Plaice get stuck in the net like cardboard, while sole are as mobile as tissue paper
That turns out to be a major challenge. ‘The sole is a real escape artist,’ says Molenaar. ‘Where plaice get stuck in the net like bits of cardboard, sole move about like bits of tissue paper. But just when we try to separate them by making them slip through something, they stop wriggling.’
Molenaar hopes the footage will help the team outsmart the sole after all. ‘Now we can see exactly where the fish swim in the net and how they behave. That enables us to pinpoint far more precisely where we should position those sorting grids.’
Teamwork
Fishers are enthusiastic about the underwater footage too, says Molenaar. ‘Because they see what is going on in the net, they get inspired and come up with new ideas. It is nice to put our ideas together and work towards a solution together. I could think up something myself, but if it isn’t workable for a fisher it is pointless.’
For Molenaar, collaborating with the fishers is one of the nicest aspects of his work. ‘I’ve never really been a landlubber; even as a child I was always fiddling about with rods and fishing nets.’ He says the culture in fishing communities varies a lot. ‘The people in Urk are a bit reserved; they want to check you out first. Whereas Texel people are very direct right from the start.’
After a few hours at sea, we return to the harbour as feeble sunshine starts to break through the fog. We chat a while in a beach café where Molenaar gets a well-earned second cup of coffee. I guess he can go home and rest now? ‘Well, I’ve got to go to another cotter first to pick up some stuff and consult some other researchers.’ The life of a fisheries researcher involves long days without much sleep. But on the plus side, the office is in the fresh sea air, with an unlimited supply of fresh fish.

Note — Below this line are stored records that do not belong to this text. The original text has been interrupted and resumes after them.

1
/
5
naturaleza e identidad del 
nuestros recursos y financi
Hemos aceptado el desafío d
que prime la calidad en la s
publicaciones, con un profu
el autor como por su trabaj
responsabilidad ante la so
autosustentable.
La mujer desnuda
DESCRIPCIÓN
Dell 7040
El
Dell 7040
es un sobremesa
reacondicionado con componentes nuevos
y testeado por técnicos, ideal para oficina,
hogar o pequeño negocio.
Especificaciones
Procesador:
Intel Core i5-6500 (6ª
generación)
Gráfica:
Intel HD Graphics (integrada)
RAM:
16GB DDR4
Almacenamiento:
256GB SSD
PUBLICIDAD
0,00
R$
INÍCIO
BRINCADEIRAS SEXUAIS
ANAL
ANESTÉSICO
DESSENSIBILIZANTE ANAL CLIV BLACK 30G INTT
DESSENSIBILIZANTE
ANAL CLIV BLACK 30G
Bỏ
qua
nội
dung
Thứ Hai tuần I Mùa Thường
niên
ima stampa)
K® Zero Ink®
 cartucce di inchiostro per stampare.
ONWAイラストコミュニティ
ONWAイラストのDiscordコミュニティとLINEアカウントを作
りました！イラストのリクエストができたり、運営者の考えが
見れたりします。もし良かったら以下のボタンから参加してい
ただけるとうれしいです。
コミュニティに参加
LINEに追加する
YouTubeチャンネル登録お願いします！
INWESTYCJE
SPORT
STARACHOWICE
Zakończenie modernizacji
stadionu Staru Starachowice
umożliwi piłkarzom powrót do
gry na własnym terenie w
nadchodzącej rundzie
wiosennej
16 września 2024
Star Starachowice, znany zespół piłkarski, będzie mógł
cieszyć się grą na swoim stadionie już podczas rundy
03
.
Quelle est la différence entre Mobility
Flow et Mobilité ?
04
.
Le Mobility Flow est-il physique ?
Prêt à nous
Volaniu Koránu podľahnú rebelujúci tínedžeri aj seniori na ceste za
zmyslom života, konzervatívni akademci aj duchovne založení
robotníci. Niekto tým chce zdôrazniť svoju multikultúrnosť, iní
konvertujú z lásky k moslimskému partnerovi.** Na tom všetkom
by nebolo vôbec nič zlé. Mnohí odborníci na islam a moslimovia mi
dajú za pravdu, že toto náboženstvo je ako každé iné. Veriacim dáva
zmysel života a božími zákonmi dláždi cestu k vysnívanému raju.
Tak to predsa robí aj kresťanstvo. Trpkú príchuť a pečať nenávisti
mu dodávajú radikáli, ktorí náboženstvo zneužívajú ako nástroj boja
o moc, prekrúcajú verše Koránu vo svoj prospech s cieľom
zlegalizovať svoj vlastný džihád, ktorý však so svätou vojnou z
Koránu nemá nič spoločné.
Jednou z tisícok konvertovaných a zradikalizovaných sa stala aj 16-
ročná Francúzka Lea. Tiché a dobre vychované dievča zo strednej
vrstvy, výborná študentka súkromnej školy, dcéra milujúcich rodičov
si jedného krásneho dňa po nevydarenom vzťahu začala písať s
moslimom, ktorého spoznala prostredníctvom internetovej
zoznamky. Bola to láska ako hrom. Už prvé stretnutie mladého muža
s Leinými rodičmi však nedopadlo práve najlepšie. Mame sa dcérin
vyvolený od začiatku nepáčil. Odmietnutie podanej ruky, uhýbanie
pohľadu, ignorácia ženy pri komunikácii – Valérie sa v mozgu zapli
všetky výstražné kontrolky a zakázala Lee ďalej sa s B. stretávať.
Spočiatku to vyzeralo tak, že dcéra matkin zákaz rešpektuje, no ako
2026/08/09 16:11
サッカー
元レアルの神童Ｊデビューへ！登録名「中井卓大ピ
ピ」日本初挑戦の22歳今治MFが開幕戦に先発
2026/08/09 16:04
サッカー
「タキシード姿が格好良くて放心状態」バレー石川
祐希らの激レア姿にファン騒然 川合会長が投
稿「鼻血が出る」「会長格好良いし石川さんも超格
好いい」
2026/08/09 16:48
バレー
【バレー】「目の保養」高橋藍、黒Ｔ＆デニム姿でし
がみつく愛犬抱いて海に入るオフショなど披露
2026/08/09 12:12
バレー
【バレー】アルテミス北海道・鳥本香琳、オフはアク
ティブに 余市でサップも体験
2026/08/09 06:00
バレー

The efforts of fisheries researcher Pieke Molenaar at Wageningen Marine research to develop selective nets for sole fishers are aimed at pulse trawl fisheries, which are popular in the Netherlands. However, the European Parliament decided on April the 16th to ban pulse trawling from 1 July 2021. Dutch fishers will then have to switch to the traditional beam trawl. That doesn’t render his experiments redundant, though, says Molenaar. The camera images with which he studies fish behaviour in the net could prove useful in developing smart beam trawling nets. But the challenge is growing. Beam trawls have chains that drag over the ground, increasing the bycatch. Exactly what Molenaar aims to reduce with the smart nets.